_WORK TO COMPLETE_
Can you write the next part of the passage on the ABC approach to classroom behavior, starting right after its final sentence?

_EXTRACT PROVIDED_
What is the ABC approach?

ABC stands for antecedent (A), behaviour (B) and consequence (C). It is an observation tool that teachers can use to analyse what happened before, during and after a behaviour1.

All behaviour can be thought of as communication. The ABC approach can help you find out what a child is trying to say (e.g. express tiredness or frustration from a task being too hard), as well as what the child gets out of the behaviour (e.g. someone’s attention or an object they want).

Antecedents are all the things that happen leading up to a behaviour. They could be things like tiredness or hunger, which may increase the likelihood of a particular behaviour. It could also be triggers, like being given a difficult task or being asked to do something the child doesn’t want to do, that cause the behaviour.
When understanding a behaviour, consider:


  • What happened? What did the child say or do?
  • How often does it happen and for how long?
  • How intense was it?
The consequence is what happens immediately after the child’s behaviour. It may be what someone does as a reaction to the behaviour, such as giving attention or an object. It could also be the child escaping from an activity or situation, or getting sensory stimulation.

Why use the ABC approach in a classroom?

The ABC approach can be helpful in some classroom situations. It can help understand what leads to a behaviour, and whether a particular response may be increasing or decreasing the likelihood of it happening again. Using evidence-based strategies (like those found on AllPlay Learn) to guide behaviour through addressing the antecedents and consequences can be a helpful approach to reduce challenging behaviour.


Example 1

A class has been given some free time to play learning games on iPads. The teacher asks the class to pack up the iPad™ and sit back on the mat.
One student, Ruby, becomes agitated, refuses to return the iPad™ and keeps playing with it. This happens regularly and can last between 10-30 minutes. The behaviour is not severe, but disrupts the class and Ruby’s learning.
By refusing to follow instructions from the teacher, Ruby is able to continue to do what she wants, which is play with the iPad™. She is communicating a want.
  • Use a visual schedule. Cleary communicate how long each activity is and what’s coming next so children can be prepared for the change.
  • Set clear rules. Few rules that are short and simple work well. Ruby might benefit from visual reminders of the rules to help her know when it is time to pack up. This addresses the consequence stage, as it may help Ruby respond more appropriately.
  • Match teaching to interests and abilities. Engage students by considering what they like and can do. Think about using an iPad™ or computer in some lessons so Ruby can learn with the iPad™, not just have free time. This addresses the consequence stage and might help Ruby respond more positively when being asked to put away the iPad.
  • Sit students with positive role models. Sit students with other students who model positive behaviours. For example, get Ruby use the iPad™ with a friend who is likely to pack up when asked.

_COLLECTED MATERIAL_
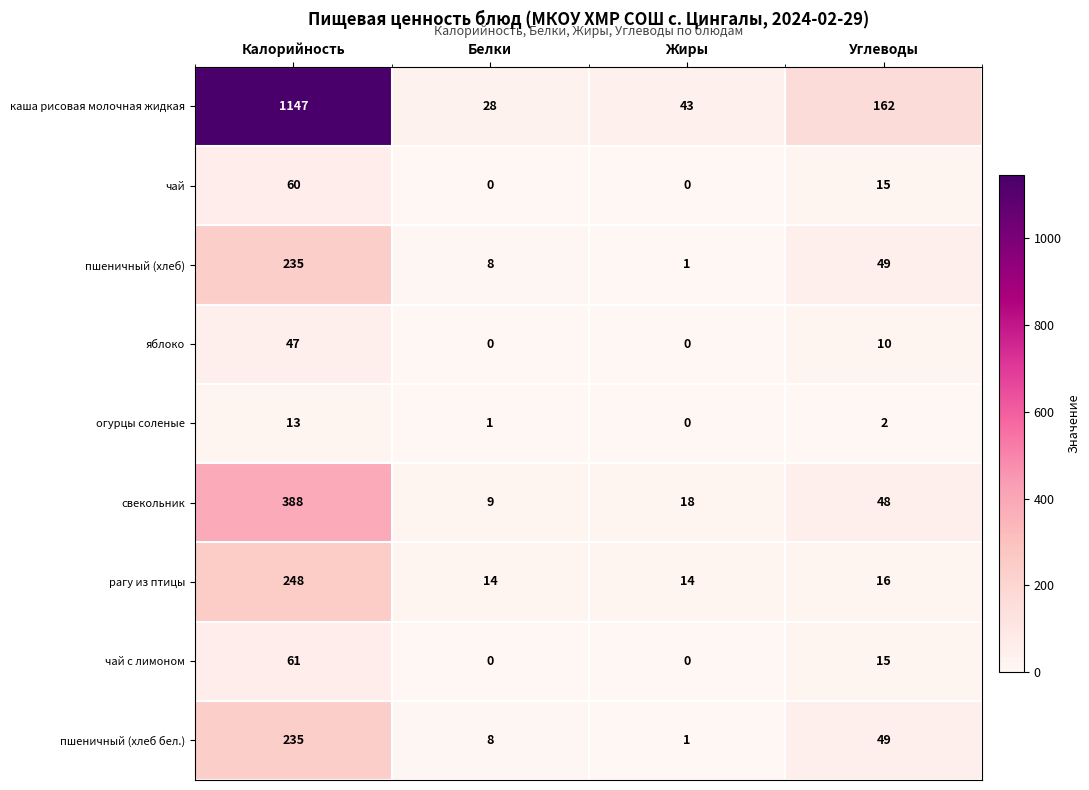

At which category does the chart reach its peak across all series?

Калорийность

_TASK RESULT_
Example 2

It’s lunchtime and some Grade 6 students are playing a game of soccer on the oval. Tom touches the ball with his hand (which is against the rules). Another boy, Jake, sees him and says Tom needs to give the ball to the other team for a free kick. Tom doesn’t want to give the ball away and the two have an argument.
Tom gets angry, because Jake continues to tell him to hand over the ball. Tom punches Jake in the chest and takes the ball away. Tom has been known to get angry with others and has pushed other children over before. This behaviour is severe because Tom has physically hurt another student.
The consequence of Tom’s behaviour is that he was able to keep the ball for himself. His behaviour was his way of communicating that he wanted to keep the ball and that he wanted his team to win.
  • Set clear rules. Set rules for games at lunch time if needed. This could involve having a teacher supervise or be the referee with clear rules of behaviour and consequences communicated up front. For example, if anyone argues with the referee or if there is fighting, the game ends. This targets the antecedent, and might reduce the chance of this happening again.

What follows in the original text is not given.